Exercise details:
From the listing below, pull out the lines that hold "SIZE".
○ ○ ○ ○ ○
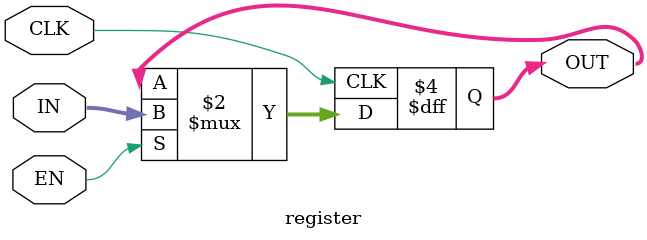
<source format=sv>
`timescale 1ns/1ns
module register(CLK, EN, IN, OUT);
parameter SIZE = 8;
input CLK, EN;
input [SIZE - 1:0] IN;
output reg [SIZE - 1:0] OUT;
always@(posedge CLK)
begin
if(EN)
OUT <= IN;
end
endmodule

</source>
○ ○ ○ ○ ○
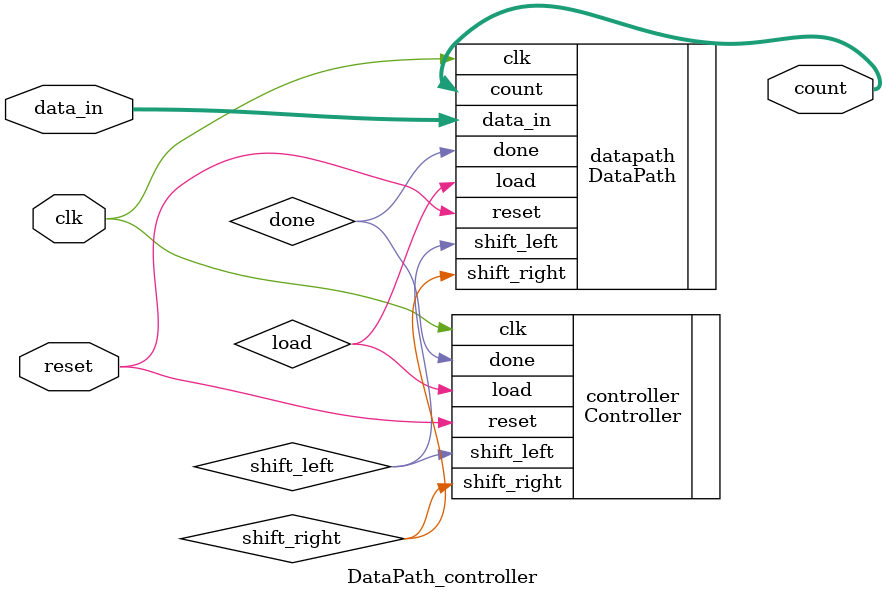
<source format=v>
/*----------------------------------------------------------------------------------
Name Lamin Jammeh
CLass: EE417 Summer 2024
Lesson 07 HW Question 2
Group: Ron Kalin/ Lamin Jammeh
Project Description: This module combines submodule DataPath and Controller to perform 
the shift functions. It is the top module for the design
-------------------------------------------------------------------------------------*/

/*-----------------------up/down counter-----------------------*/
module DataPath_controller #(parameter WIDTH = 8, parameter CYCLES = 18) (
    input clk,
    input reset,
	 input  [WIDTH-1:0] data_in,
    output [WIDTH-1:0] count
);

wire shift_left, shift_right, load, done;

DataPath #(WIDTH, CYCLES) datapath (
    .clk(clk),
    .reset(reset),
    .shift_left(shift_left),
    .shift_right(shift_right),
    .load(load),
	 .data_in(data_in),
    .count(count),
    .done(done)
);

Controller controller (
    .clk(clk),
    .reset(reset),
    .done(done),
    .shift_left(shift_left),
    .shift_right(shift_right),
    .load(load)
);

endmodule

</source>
○ ○ ○ ○ ○
Solution to this exercise:
parameter SIZE = 8;
input [SIZE - 1:0] IN;
output reg [SIZE - 1:0] OUT;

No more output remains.